Four months after launch, the James Webb Space Telescope has taken a big step towards making its first observations of deep space.
The $10 billion mission, a joint effort involving NASA, the European Space Agency, and the Canadian Space Agency, is on a quest to find out more about the origins of the universe while at the same time searching for distant planets that may support life.
The team at JPL confirmed this week that the telescope had dropped to the required temperature to allow observation work to begin.
The final operating temperature of the Mid-Infrared Instrument (MIRI) was below 7 kelvins.
The telescope's other instruments began to cool down in the shade of the large sun shield, dropping to around 90 kelvins.
It said that dropping to less than 7 kelvins required an electric poweredcryocooler.
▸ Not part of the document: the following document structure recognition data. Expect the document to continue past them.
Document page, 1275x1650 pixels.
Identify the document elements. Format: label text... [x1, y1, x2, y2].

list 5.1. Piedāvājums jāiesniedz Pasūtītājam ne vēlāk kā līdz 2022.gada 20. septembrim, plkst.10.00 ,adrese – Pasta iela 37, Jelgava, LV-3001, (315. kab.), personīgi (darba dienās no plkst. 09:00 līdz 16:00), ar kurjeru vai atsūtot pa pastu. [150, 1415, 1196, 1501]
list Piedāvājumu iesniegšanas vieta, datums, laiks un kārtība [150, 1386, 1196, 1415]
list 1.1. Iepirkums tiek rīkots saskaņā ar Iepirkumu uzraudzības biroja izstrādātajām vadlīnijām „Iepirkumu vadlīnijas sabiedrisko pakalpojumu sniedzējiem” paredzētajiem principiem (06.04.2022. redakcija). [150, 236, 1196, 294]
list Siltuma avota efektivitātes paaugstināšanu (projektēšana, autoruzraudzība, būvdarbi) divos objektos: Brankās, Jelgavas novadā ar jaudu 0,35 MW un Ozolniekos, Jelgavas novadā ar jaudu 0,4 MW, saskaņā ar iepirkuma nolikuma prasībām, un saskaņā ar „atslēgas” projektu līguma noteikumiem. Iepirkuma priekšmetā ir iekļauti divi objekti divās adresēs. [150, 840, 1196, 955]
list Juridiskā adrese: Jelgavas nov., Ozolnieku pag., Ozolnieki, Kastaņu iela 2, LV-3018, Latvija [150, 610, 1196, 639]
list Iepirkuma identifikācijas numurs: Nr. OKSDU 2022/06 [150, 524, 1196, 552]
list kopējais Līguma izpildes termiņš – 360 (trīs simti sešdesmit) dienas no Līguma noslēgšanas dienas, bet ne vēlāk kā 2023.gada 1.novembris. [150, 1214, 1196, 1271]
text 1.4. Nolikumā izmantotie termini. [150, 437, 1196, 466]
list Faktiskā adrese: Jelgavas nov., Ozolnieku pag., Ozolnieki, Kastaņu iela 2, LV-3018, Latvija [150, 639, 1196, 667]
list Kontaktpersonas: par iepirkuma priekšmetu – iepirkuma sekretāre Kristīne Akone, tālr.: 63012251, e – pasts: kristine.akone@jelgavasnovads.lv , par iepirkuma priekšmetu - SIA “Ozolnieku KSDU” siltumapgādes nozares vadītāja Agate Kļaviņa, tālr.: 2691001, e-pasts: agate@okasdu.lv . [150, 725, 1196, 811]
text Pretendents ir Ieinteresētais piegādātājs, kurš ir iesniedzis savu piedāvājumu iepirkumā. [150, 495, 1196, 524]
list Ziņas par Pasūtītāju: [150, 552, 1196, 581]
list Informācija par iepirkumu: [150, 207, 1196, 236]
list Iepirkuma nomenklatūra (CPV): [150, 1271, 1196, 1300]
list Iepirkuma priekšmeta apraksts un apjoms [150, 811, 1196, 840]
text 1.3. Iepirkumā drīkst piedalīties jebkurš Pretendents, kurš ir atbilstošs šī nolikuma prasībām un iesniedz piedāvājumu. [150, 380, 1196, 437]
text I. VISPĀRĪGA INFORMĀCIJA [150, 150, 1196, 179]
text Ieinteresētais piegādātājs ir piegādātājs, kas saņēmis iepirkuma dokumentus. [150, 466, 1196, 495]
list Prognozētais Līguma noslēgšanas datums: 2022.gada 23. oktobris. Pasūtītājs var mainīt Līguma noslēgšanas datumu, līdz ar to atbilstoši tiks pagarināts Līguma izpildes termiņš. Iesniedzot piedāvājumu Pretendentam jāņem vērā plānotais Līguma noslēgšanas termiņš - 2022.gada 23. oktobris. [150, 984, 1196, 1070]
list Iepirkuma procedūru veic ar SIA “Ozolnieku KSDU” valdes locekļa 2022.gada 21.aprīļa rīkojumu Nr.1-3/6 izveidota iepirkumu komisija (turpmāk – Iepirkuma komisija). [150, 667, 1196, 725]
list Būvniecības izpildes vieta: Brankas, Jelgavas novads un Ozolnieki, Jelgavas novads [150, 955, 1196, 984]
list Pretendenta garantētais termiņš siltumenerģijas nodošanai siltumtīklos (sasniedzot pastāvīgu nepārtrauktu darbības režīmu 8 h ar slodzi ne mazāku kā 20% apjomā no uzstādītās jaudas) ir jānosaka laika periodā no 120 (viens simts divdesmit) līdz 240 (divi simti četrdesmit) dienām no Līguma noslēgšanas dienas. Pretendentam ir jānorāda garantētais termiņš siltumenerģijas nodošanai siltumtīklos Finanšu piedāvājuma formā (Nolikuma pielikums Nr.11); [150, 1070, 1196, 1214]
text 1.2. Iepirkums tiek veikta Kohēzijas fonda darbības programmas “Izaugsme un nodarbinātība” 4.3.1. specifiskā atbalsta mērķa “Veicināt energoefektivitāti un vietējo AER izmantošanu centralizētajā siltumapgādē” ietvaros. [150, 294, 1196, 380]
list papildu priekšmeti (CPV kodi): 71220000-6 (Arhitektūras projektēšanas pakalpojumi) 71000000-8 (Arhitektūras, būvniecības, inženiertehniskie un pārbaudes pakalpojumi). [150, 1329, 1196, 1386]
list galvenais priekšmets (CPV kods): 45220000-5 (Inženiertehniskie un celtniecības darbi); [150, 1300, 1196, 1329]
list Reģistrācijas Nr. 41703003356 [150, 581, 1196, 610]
Analyn Schneider, project manager for MIRI, said on Wednesday that the team was both excited and nervous. It was a textbook execution of the procedure, and the cooler performance is even better than expected.
The low temperature is important as the instruments that detect the light from the stars and planets in our solar system do not operate at high temperatures.
If the components on the telescope were too warm, it would make it hard for scientists to understand the data, so cooling them down solved this issue.
The dark current created by the atoms in the telescope's detectors could confuse the telescope as to where the light source is coming from.
For years, we practiced for that moment, running through the commands and checks that we did on MIRI. When the test data came in, I was happy to see that we have a healthy instrument.
The telescope's instruments will be checked and the images taken in deep space will be used to calibrate the telescope. We should see the first images from the project this summer.
The Hubble telescope has been exploring deep space for more than 30 years, and it will complement the work of the James Webb telescope, which is the most powerful space-based observatory ever built.